Foto via Getty. Questo post è tratto da VICE News.
A un certo punto, tra tutte le notizie emerse negli ultimi giorni dal colpo di stato in Thailandia, dalla legge marziale e dai tentativi di descrivere un Paese troppo spesso stilizzato in un "Oriente" paradisiaco, è spuntato qualcosa di familiare: il selfie.
Diverse agenzie di stampa, tra cui l'AP, hanno riferito di "abitanti di Bangkok che, mentre sbrigano le faccende mattutine, non esitano a fermarsi e scattare qualche foto con i loro smartphone." E martedì, da quando è stata proclamata la legge marziale, su internet è comparsa tutta una serie di selfie a tema golpe.
Thai coup d'etat selfie pic.twitter.com/8CNSVBu0w5
— Marco (@MarcoTexRanger) 22 Maggio 2014
Ain't no selfie like a Thai coup selfie pic.twitter.com/iaHScxbu6c
— the grugq (@thegrugq) 20 Maggio 2014
Attraverso le nebbie di una situazione politica intricata, il selfie si presenta tanto comprensibile quanto strano. La sua è un'universalità confortante: lo stesso approccio e utilizzo della tecnologia impiegato per postare su Instagram le foto di una pigra mattinata col proprio gatto può essere applicato anche ai militari thailandesi che impongono il coprifuoco nelle strade.

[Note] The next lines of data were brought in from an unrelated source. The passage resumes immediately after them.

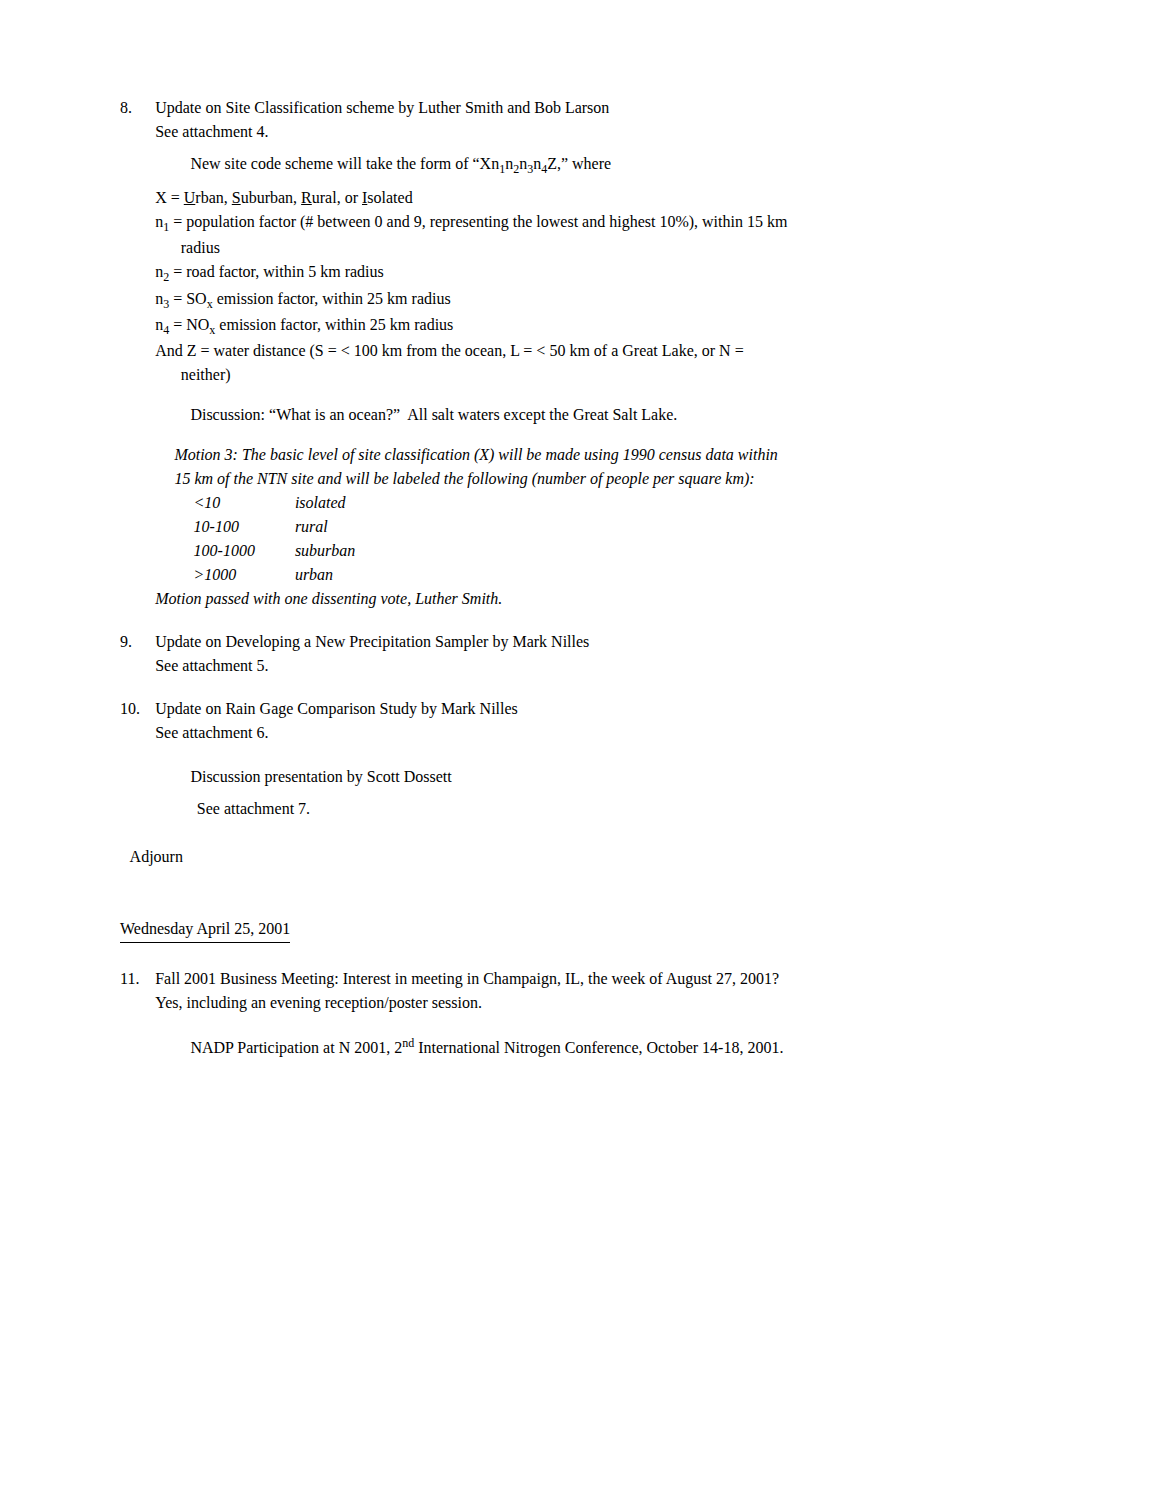8. Update on Site Classification scheme by Luther Smith and Bob Larson
See attachment 4.
New site code scheme will take the form of “Xn1n2n3n4Z,” where
X = Urban, Suburban, Rural, or Isolated
n1 = population factor (# between 0 and 9, representing the lowest and highest 10%), within 15 km radius
n2 = road factor, within 5 km radius
n3 = SOx emission factor, within 25 km radius
n4 = NOx emission factor, within 25 km radius
And Z = water distance (S = < 100 km from the ocean, L = < 50 km of a Great Lake, or N = neither)
Discussion: “What is an ocean?” All salt waters except the Great Salt Lake.
Motion 3: The basic level of site classification (X) will be made using 1990 census data within 15 km of the NTN site and will be labeled the following (number of people per square km):
| <10 | isolated |
| 10-100 | rural |
| 100-1000 | suburban |
| >1000 | urban |
Motion passed with one dissenting vote, Luther Smith.
9. Update on Developing a New Precipitation Sampler by Mark Nilles
See attachment 5.
10. Update on Rain Gage Comparison Study by Mark Nilles
See attachment 6.
Discussion presentation by Scott Dossett
See attachment 7.
Adjourn
Wednesday April 25, 2001
11. Fall 2001 Business Meeting: Interest in meeting in Champaign, IL, the week of August 27, 2001? Yes, including an evening reception/poster session.
NADP Participation at N 2001, 2nd International Nitrogen Conference, October 14-18, 2001.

La cosa può essere vista in vari modi. Da una parte c'è il colpo di stato trattato come parte della quotidianità thailandese, comune e prevedibile quanto una festa di compleanno—tira fuori lo smartphone e fai una foto, già che ci sei. Un'altra lettura (che non esclude la prima) riconosce il vasto utilizzo del selfie come forma narrativa contemporanea. I selfie del colpo di stato thailandese sono il riflesso dell'ubiquità della tecnologia e delle moderne modalità di raccontare gli eventi facendone parte.

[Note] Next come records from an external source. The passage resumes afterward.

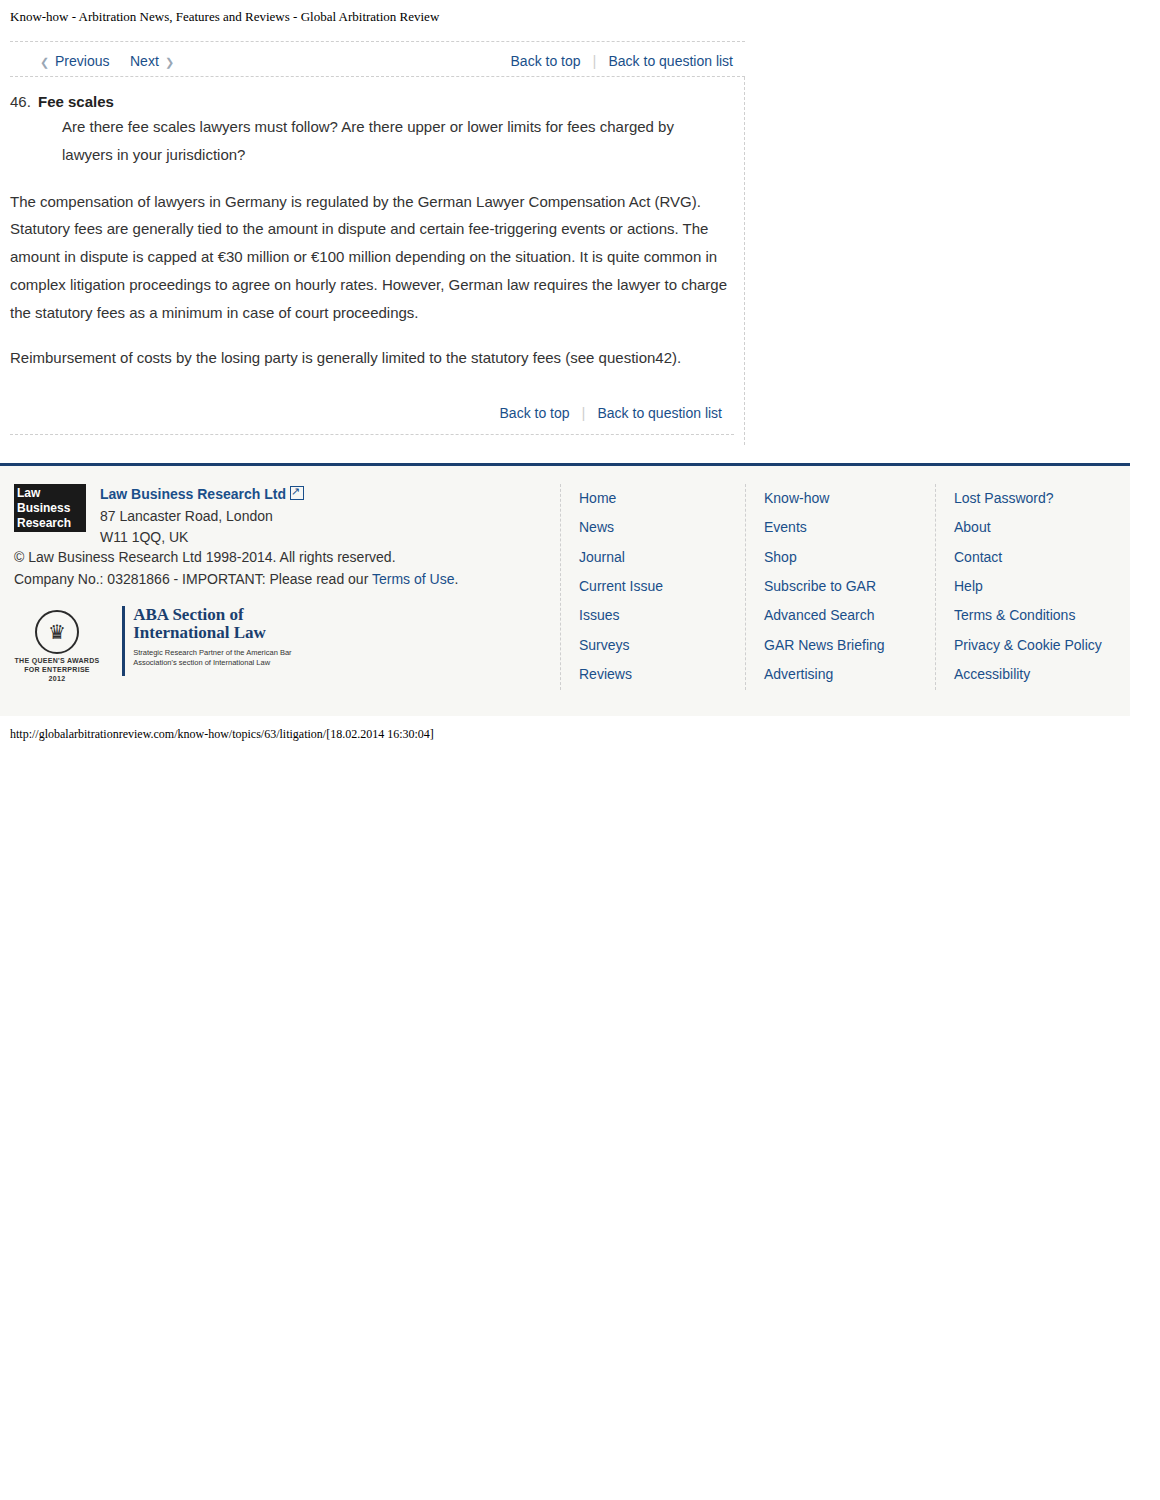Know-how - Arbitration News, Features and Reviews - Global Arbitration Review
❮Previous Next❯ Back to top|Back to question list
46. Fee scales
Are there fee scales lawyers must follow? Are there upper or lower limits for fees charged by lawyers in your jurisdiction?
The compensation of lawyers in Germany is regulated by the German Lawyer Compensation Act (RVG). Statutory fees are generally tied to the amount in dispute and certain fee-triggering events or actions. The amount in dispute is capped at €30 million or €100 million depending on the situation. It is quite common in complex litigation proceedings to agree on hourly rates. However, German law requires the lawyer to charge the statutory fees as a minimum in case of court proceedings.
Reimbursement of costs by the losing party is generally limited to the statutory fees (see question42).
Back to top|Back to question list
Law
Business
Research
Law Business Research Ltd
87 Lancaster Road, London
W11 1QQ, UK
© Law Business Research Ltd 1998-2014. All rights reserved.
Company No.: 03281866 - IMPORTANT: Please read our Terms of Use.
THE QUEEN'S AWARDS
FOR ENTERPRISE
2012 ABA Section of
International Law Strategic Research Partner of the American Bar
Association's section of International Law
Home
News
Journal
Current Issue
Issues
Surveys
Reviews
Know-how
Events
Shop
Subscribe to GAR
Advanced Search
GAR News Briefing
Advertising
Lost Password?
About
Contact
Help
Terms & Conditions
Privacy & Cookie Policy
Accessibility
http://globalarbitrationreview.com/know-how/topics/63/litigation/[18.02.2014 16:30:04]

Molly Crabapple e Huw Lemmey hanno scritto dell'uso dei social media da parte di combattenti stranieri in Siria (la prima) e dei soldati delle Forze di Difesa israeliane (il secondo). Come sostiene Lemmey, quando la guerra è mediata attraverso piattaforme come Instagram e Twitter, "vediamo emergere un'estetica nuova, un ibrido di tecnologia di rete, teoria dei social media e un sistema visivo basato su tecniche di branding conservatrici e fermamente trincerate."
Lemmey evidenzia una tendenza conformista nel modo in cui le immagini e i testi pensati per i social raccontano anche le circostanze più estreme. Sì, c'è un che di grande e libero nel fatto che a chiunque, in qualsiasi parte del mondo, basti avere uno smartphone per poter raccontare la propria versione di un dato evento— dai colpi di stato al Jihad all'occupazione militare.

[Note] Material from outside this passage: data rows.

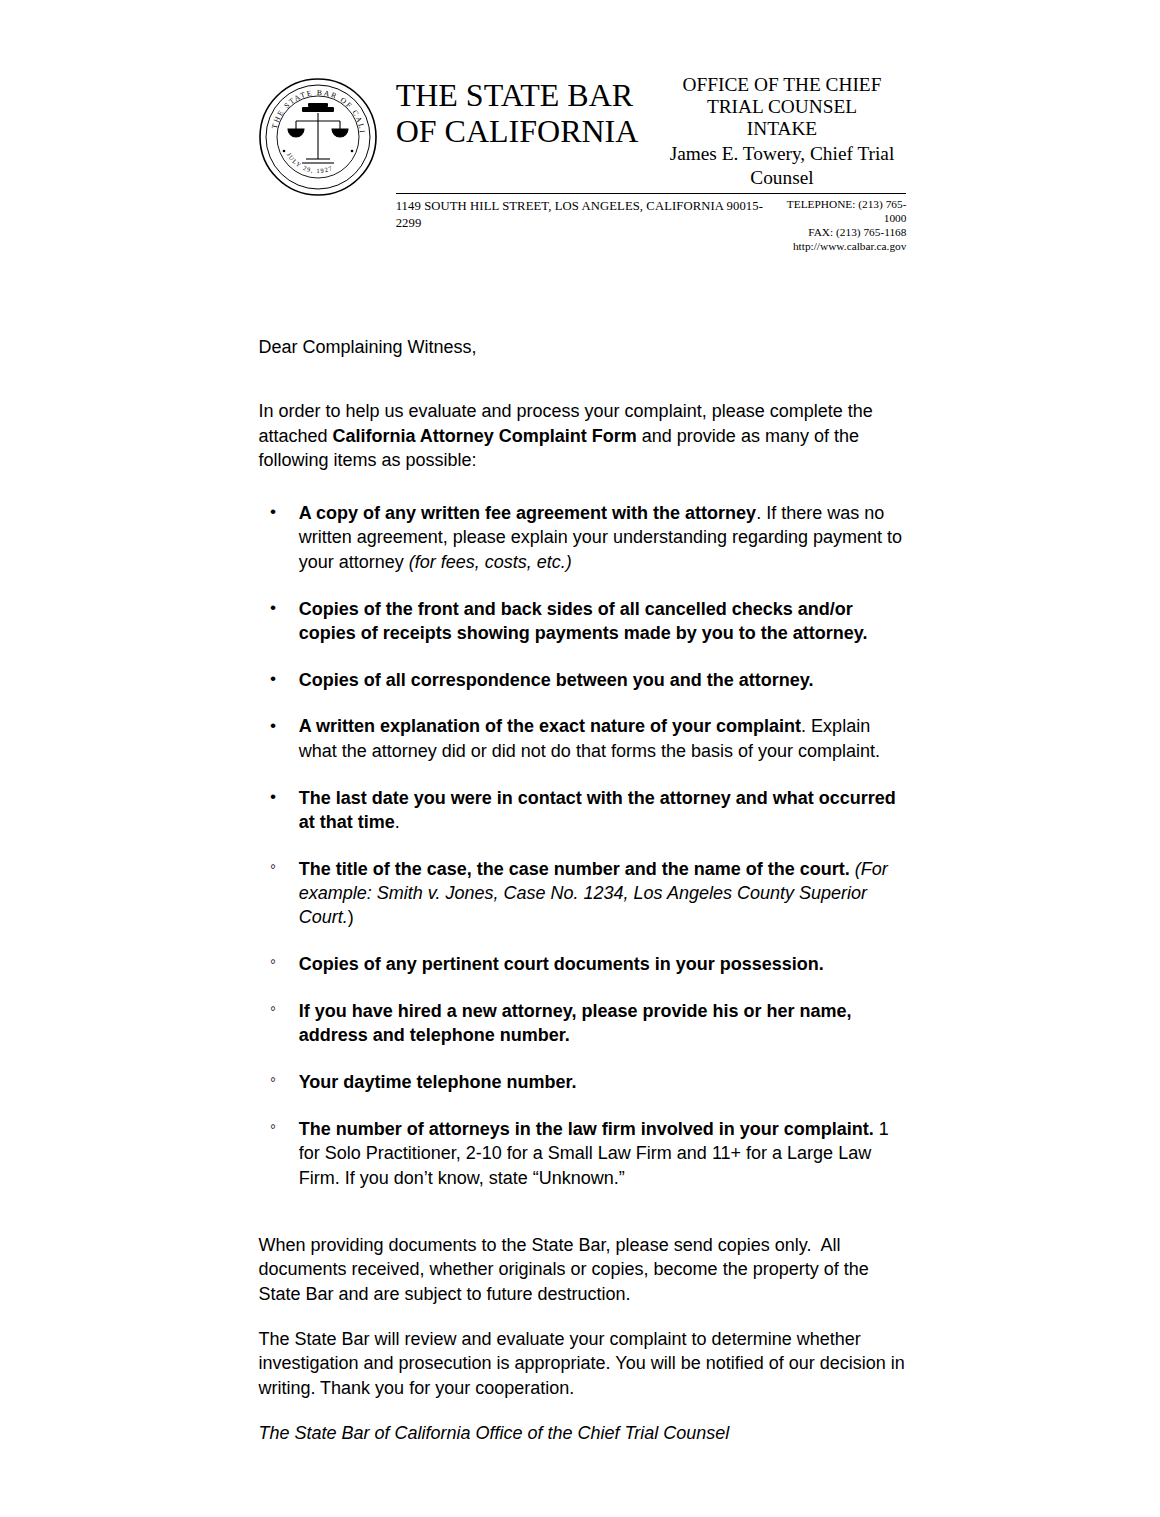THE STATE BAR OF CALIFORNIA JULY 29, 1927
THE STATE BAR
OF CALIFORNIA
OFFICE OF THE CHIEF TRIAL COUNSEL
INTAKE
James E. Towery, Chief Trial Counsel
1149 SOUTH HILL STREET, LOS ANGELES, CALIFORNIA 90015-2299
TELEPHONE: (213) 765-1000
FAX: (213) 765-1168
http://www.calbar.ca.gov
Dear Complaining Witness,
In order to help us evaluate and process your complaint, please complete the attached California Attorney Complaint Form and provide as many of the following items as possible:
A copy of any written fee agreement with the attorney. If there was no written agreement, please explain your understanding regarding payment to your attorney (for fees, costs, etc.)
Copies of the front and back sides of all cancelled checks and/or copies of receipts showing payments made by you to the attorney.
Copies of all correspondence between you and the attorney.
A written explanation of the exact nature of your complaint. Explain what the attorney did or did not do that forms the basis of your complaint.
The last date you were in contact with the attorney and what occurred at that time.
The title of the case, the case number and the name of the court. (For example: Smith v. Jones, Case No. 1234, Los Angeles County Superior Court.)
Copies of any pertinent court documents in your possession.
If you have hired a new attorney, please provide his or her name, address and telephone number.
Your daytime telephone number.
The number of attorneys in the law firm involved in your complaint. 1 for Solo Practitioner, 2-10 for a Small Law Firm and 11+ for a Large Law Firm. If you don’t know, state “Unknown.”
When providing documents to the State Bar, please send copies only. All documents received, whether originals or copies, become the property of the State Bar and are subject to future destruction.
The State Bar will review and evaluate your complaint to determine whether investigation and prosecution is appropriate. You will be notified of our decision in writing. Thank you for your cooperation.
The State Bar of California Office of the Chief Trial Counsel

Ma c'è anche un appiattimento della narrazione, attraverso questo prisma che è il capitale tecnologico. Il numero di caratteri dei tweet e quello dei filtri di Instagram è limitato. L'utilizzo globale di queste tecnologie inserisce narrazioni complesse in formati predefiniti, forniti dai social media e dalle piattaforme tecnologiche.
In un certo senso è sempre stato così: ciò che riesce a diventare storia è vincolato dalle forme di racconto e narrazione a esso contemporanee. E l'interessante conseguenza delle tecnologie moderne è che, come dimostra l'esempio dell'artisticità e dell'ubiquità del selfie, consentono a molte più persone di entrare negli annali della storia. Tuttavia, questo comporta anche il rischio di trasformare un colpo di stato in un evento ordinario quanto un gattino.